_Problem_
Read the records below and copy each line that contains "front".

[Records from a data collection]
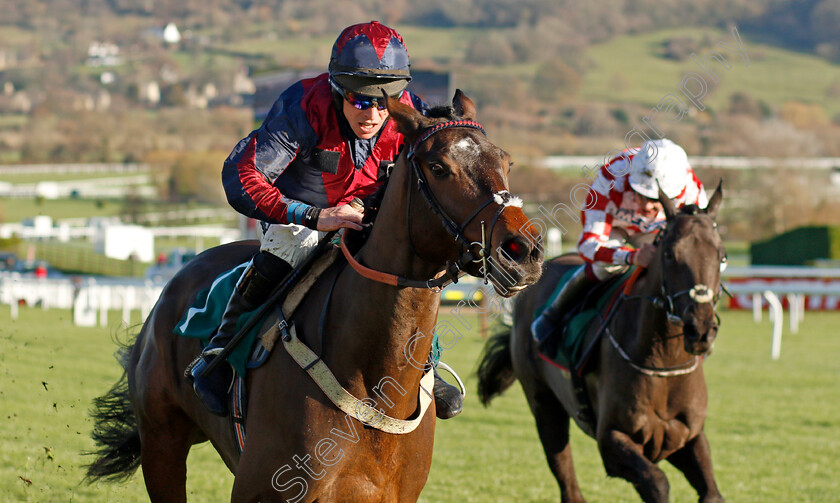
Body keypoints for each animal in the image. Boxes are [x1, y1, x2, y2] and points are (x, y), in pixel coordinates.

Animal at [83, 91, 544, 503]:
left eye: (506, 161)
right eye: (438, 167)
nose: (523, 251)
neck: (373, 384)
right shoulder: (264, 490)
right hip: (162, 444)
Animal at [480, 185, 728, 503]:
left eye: (721, 256)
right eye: (670, 255)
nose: (700, 330)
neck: (663, 361)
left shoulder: (689, 436)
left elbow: (711, 492)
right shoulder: (610, 440)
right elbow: (657, 482)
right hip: (544, 404)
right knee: (564, 472)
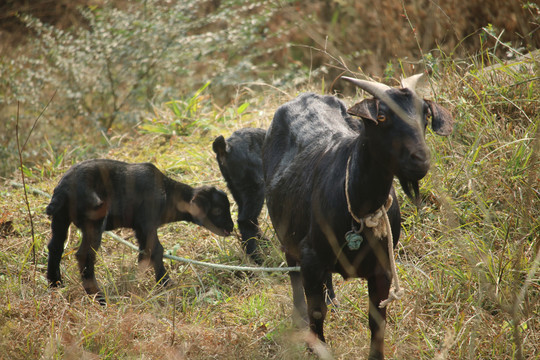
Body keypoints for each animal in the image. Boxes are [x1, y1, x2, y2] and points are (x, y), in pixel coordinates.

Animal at [46, 159, 232, 302]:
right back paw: (99, 298)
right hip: (94, 219)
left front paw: (140, 278)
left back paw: (55, 283)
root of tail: (63, 190)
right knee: (85, 254)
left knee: (55, 247)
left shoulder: (140, 228)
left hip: (60, 218)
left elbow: (144, 252)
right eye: (217, 210)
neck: (168, 195)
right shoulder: (148, 222)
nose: (231, 227)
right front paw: (165, 283)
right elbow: (157, 250)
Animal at [262, 74, 452, 358]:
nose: (420, 160)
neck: (358, 205)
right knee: (294, 275)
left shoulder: (383, 268)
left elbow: (377, 319)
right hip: (287, 236)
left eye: (425, 115)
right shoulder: (310, 258)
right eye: (382, 116)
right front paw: (316, 348)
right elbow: (316, 312)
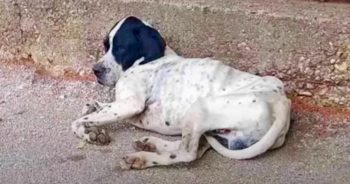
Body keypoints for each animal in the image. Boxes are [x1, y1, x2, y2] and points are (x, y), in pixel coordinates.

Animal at [70, 16, 290, 170]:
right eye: (105, 45)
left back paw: (142, 158)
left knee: (188, 154)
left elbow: (77, 122)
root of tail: (282, 102)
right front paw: (92, 110)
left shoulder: (130, 103)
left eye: (121, 48)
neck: (145, 61)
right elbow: (96, 108)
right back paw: (151, 144)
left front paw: (88, 132)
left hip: (199, 108)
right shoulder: (122, 103)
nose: (95, 70)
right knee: (192, 148)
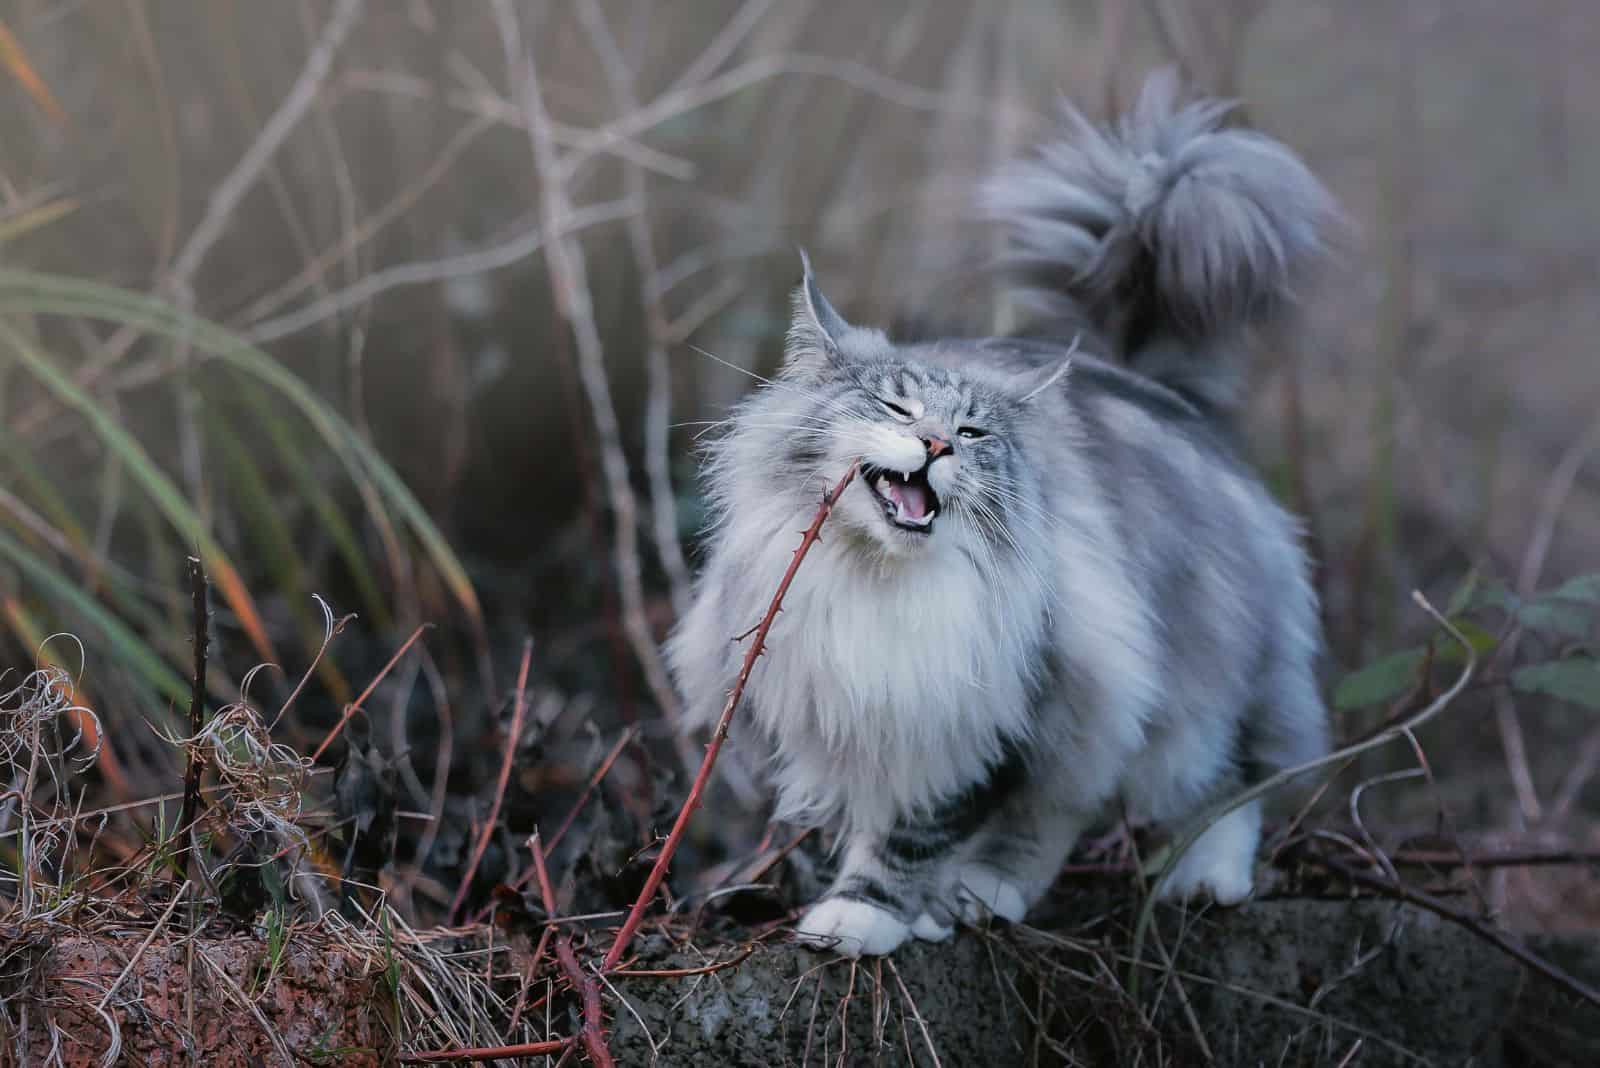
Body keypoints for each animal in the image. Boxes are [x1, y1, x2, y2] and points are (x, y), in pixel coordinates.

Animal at [662, 75, 1337, 959]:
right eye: (896, 406)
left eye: (976, 433)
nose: (937, 442)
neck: (879, 578)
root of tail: (1167, 395)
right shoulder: (869, 710)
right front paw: (907, 912)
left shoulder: (997, 710)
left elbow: (917, 833)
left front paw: (864, 915)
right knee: (1075, 807)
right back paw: (984, 897)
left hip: (1185, 687)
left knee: (1230, 777)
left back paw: (1193, 879)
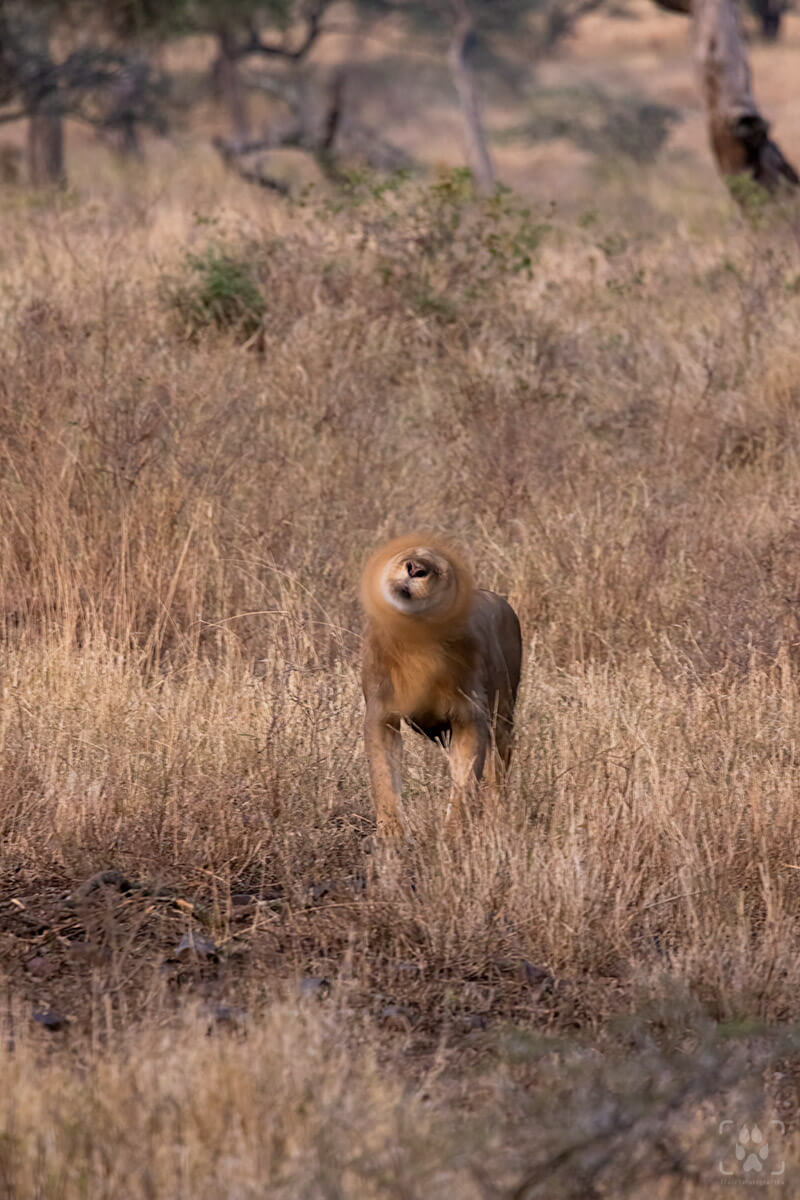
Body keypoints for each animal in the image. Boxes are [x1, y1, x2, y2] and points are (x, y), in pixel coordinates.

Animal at [360, 532, 522, 835]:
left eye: (440, 569)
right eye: (406, 555)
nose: (414, 568)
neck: (418, 645)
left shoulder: (469, 717)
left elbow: (465, 784)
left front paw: (453, 834)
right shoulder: (382, 715)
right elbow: (383, 777)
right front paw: (392, 834)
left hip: (503, 718)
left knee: (497, 775)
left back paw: (497, 821)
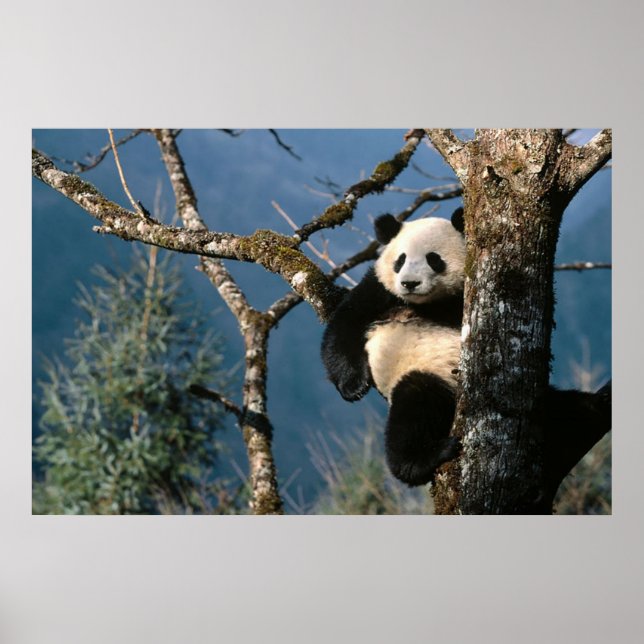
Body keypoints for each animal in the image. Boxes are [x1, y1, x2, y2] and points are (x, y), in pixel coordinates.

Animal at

_Written answer_
left front paw: (140, 278)
right front paw: (165, 283)
right front paw: (316, 348)
right front paw: (92, 110)
left front paw: (88, 132)
right front paw: (907, 912)
left front paw: (864, 915)
left front paw: (453, 834)
right front paw: (392, 834)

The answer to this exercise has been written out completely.